Author: frm
Date: Wed Nov 30 11:24:12 2016
New Revision: 1772015
URL: http://svn.apache.org/viewvc?rev=1772015&view=rev
Log:
OAK-5167 - Describe the role of offline garbage collection
Modified:
jackrabbit/oak/trunk/oak-doc/src/site/markdown/nodestore/segment/overview.md
Modified:
jackrabbit/oak/trunk/oak-doc/src/site/markdown/nodestore/segment/overview.md
URL:
http://svn.apache.org/viewvc/jackrabbit/oak/trunk/oak-doc/src/site/markdown/nodestore/segment/overview.md?rev=1772015&r1=1772014&r2=1772015&view=diff
==============================================================================
---
jackrabbit/oak/trunk/oak-doc/src/site/markdown/nodestore/segment/overview.md
(original)
+++
jackrabbit/oak/trunk/oak-doc/src/site/markdown/nodestore/segment/overview.md
Wed Nov 30 11:24:12 2016
@@ -22,6 +22,7 @@ Oak Segment Tar is an implementation of
* [Garbage Collection](#garbage-collection)
* [Generational Garbage Collection](#generational-garbage-collection)
* [Estimation, Compaction and Cleanup](#estimation-compaction-cleanup)
+ * [Offline Garbage Collection](#offline-garbage-collection)
* [Online Garbage Collection](#online-garbage-collection)
* [Monitoring the log](#monitoring-the-log)
* [When did garbage collection
start?](#when-did-garbage-collection-start)
@@ -88,6 +89,25 @@ Once relevant data is safe in the new ge
This phase locates outdated pieces of data from one of the oldest generations
and removes it from the system.
This is the only phase where data is actually deleted and disk space is
finally freed.
+### <a name="offline-garbage-collection"/> Offline Garbage Collection
+
+Offline garbage collection is the procedure followed by Oak Segment Tar to
execute garbage collection by taking exclusive control of the repository.
+
+Offline garbage collection runs as a standalone Java tool manually or
semi-automatically started from the command line.

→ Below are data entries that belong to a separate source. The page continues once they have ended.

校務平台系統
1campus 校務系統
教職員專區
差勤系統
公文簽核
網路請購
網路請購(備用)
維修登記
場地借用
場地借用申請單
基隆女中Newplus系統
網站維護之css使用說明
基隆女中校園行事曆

+The way offline garbage collection works is simpler than the online version.
+It is assumed that a human operator is in charge of deciding when offline
compaction is needed.
+In such a case, the human operator has to take offline - hence the name - the
system using the repository and start the compaction utility from the command
line.
+
+Since offline garbage collection requires human intervention to run, the
estimation phase is not executed at all.
+The human operator who decides to run offline garbage collection does so
because he or she decided that the garbage in the repository is exceeding some
arbitrary threshold.
+Since the decision comes from a human operator, offline garbage collection is
not in charge of implementing heuristics to decide if and when garbage
collection should be run.
+The offline garbage collection process consist of the compaction and cleanup
phases only.
+
+The main drawback of offline garbage collection is that the process has to
take exclusive control of the repository.
+Nevertheless, this is also a strength.
+Having exclusive access to the repository, offline garbage collection is
usually faster and more effective of its online counterpart.
+Because of this, offline garbage collection is (and will always be) an
important tool in repository management.
+
### <a name="online-garbage-collection"/> Online Garbage Collection
Online garbage collection is the procedure followed by Oak Segment Tar to
execute garbage collection on a running system.